Mindestgebührenplan für Mediatoren 2026 wurde vom Justizministerium veröffentlicht und tritt in Kraft. Der Plan zielt darauf ab, die Mindestgebühren festzulegen, die Mediatoren für ihre Arbeit und Verantwortung im Rahmen der Mediation erhalten.
Nach dem neuen Plan unterliegen Mediationsaktivitäten, die während der Ermittlungs- und Anklagephasen durchgeführt werden, unterschiedlichen Gebührenprinzipien, die sich nach der Art der Akte, der Anzahl der Parteien und der Art des Konflikts richten. Die Gebühren für erfolgreich abgeschlossene Mediationsverfahren sowie die für erfolglose Fälle geltenden Beträge sind im Plan klar geregelt.

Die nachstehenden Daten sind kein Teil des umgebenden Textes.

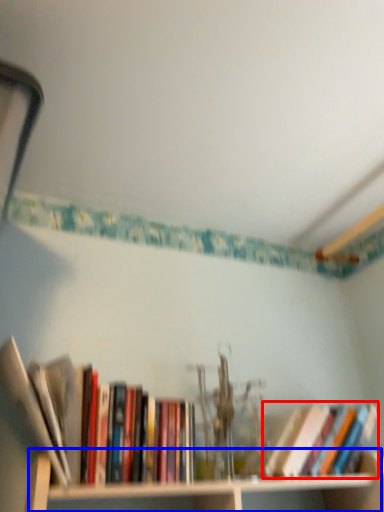
Question: Among these objects, which one is nearest to the camera, book (highlighted by a red box) or cabinet (highlighted by a blue box)?

Choices:
 (A) book
 (B) cabinet

Answer: (B)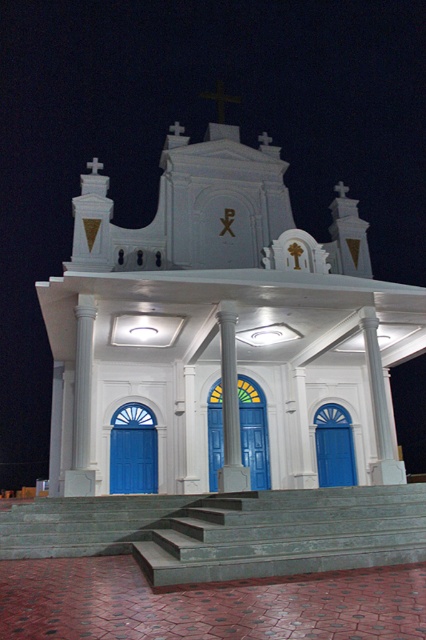
You are standing at the base of the smooth concrete stairs at center, looking up towards the blue matte door at center. Which object is shorter in height?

Der Gebührenplan 2026 enthält wichtige Regelungen, die die Arbeit der Mediatoren schützen, Unsicherheiten in der Praxis verringern und die Standardisierung der Vergütung gewährleisten. Für Juristen, die als Mediatoren tätig sind oder planen, Mediatoren zu werden, ist es von großer Bedeutung, ihre Tätigkeiten unter Berücksichtigung des aktuellen Plans durchzuführen.
Der Mindestgebührenplan für Mediatoren 2026 wurde im Amtsblatt vom 31.12.2025, Ausgabe Nr. 33124, veröffentlicht.